# subsequent cognitive

Complete the following exercises from “Review Questions” located at the end of each chapter and put them into a Word document to be submitted as directed by the instructor.

1. Chapter 1, numbers 1.8 and 1.9

2. Chapter 2, numbers 2.14, 2.17, and 2.18

3. Chapter 3, numbers 3.13, 3.14, 3.18, and 3.19

4. Chapter 4, numbers 4.9, 4.14, 4.17, and 4.19

Show all relevant work; use the equation editor in Microsoft Word when necessary.

1.9 Recent studies, as summarized, for example, in E. Mortensen et al. (2002). The association between duration of breastfeeding and adult intelligence. Journal of the American Medical Association, 287, 2365–2371, suggest that breastfeeding of infants may increase their subsequent cognitive (IQ) development. Both experiments and observational studies are cited.

(a) What determines whether some of these studies are experiments?

(b) Name at least two potential confounding variables controlled by breastfeeding experiments.

2.14 (a) Construct a frequency distribution for the number of different residences occupied by graduating seniors during their college career, namely

1, 4, 2, 3, 3, 1, 6, 7, 4, 3, 3, 9, 2, 4, 2, 2, 3, 2, 3, 4, 4, 2, 3, 3, 5

(b) What is the shape of this distribution?

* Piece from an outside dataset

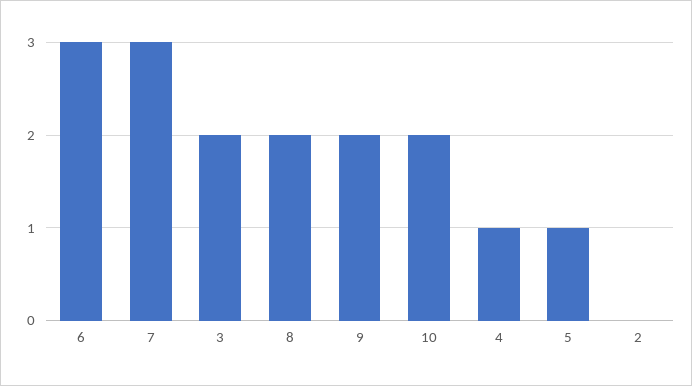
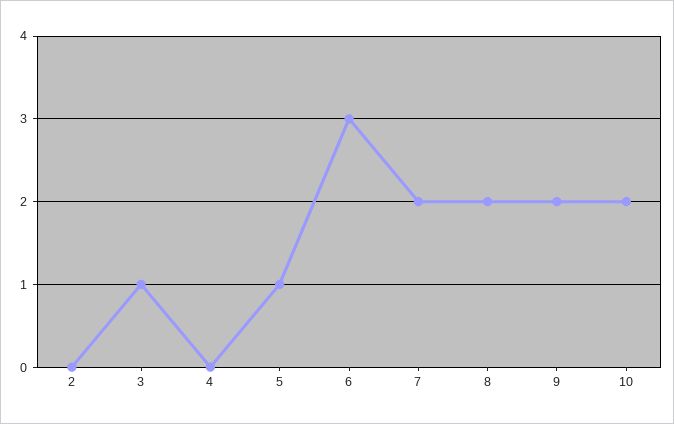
7: 3 -> 2
3: 2 -> 1
4: 1 -> 0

3.13 Garrison Keillor, host of the radio program A Prairie Home Companion, concludes each story about his mythical hometown with “That’s the news from Lake Wobegon, where all the women are strong, all the men are good-looking, and all the children are above average.” In what type of distribution, if any, would

(a) more than half of the children be above average?

(b) more than half of the children be below average?

(c) about equal numbers of children be above and below average?

(d) all the children be above average?

3.14 The mean serves as the balance point for any distribution because the sum of all scores, expressed as positive and negative distances from the mean, always equals zero.

(a) Show that the mean possesses this property for the following set of scores: 3, 6, 2, 0, 4.

(b) Satisfy yourself that the mean identifies the only point that possesses this property. More specifically, select some other number, preferably a whole number(for convenience), and then find the sum of all scores in part (a), expressed as positive or negative distances from the newly selected number. This sum should not equal zero.

3.18 Given that the mean equals 5, what must be the value of the one missing observation from each of the following sets of observations? (a) 1, 2, 10

(b) 2, 4, 1, 5, 7, 7

(c) 6, 9, 2, 7, 1, 2

3.19 Indicate whether the following terms or symbols are associated with the population mean, the sample mean, or both means.

(a) N

(b) varies

(c) ∑

(c) n

(d) constant

(e) subset

4. 9 For each of the following pairs of distributions, first decide whether their standard deviations are about the same or different. If their standard deviations are different, indicate which distribution should have the larger standard deviation. Hint: The distribution with the more dissimilar set of scores or individuals should produce the larger standard deviation regardless of whether, on average, scores or individuals in one distribution differ from those in the other distribution.

(a) SAT scores for all graduating high school seniors (a1) or all college freshmen (a2)

(b) Ages of patients in a community hospital (b1) or a children’s hospital (b2)

(c) Motor skill reaction times of professional baseball players (c1) or college students (c2)

(d) GPAs of students at some university as revealed by a random sample (d1) or a census of the entire student body (d2)

(e) Anxiety scores (on a scale from 0 to 50) of a random sample of college students taken from the senior class (e1) or those who plan to attend an anxiety-reduction clinic (e2)

(f) Annual incomes of recent college graduates (f1) or of 20-year alumni (f2)

4.14 (a) Using the computation formula for the sample sum of squares, verify that the sample standard deviation, s, equals 23.33 lbs for the distribution of 53 weights in Table 1.1.

(b) Verify that a majority of all weights fall within one standard deviation of the mean (169.51) and that a small minority of all weights deviate more than two standard deviations from the mean.

4. 17 Why can’t the value of the standard deviation ever be negative?

4. 19 Referring to Review Question 2.18 on page 46, would you describe the distribution of majors for all male graduates as having maximum, intermediate, or minimum variability?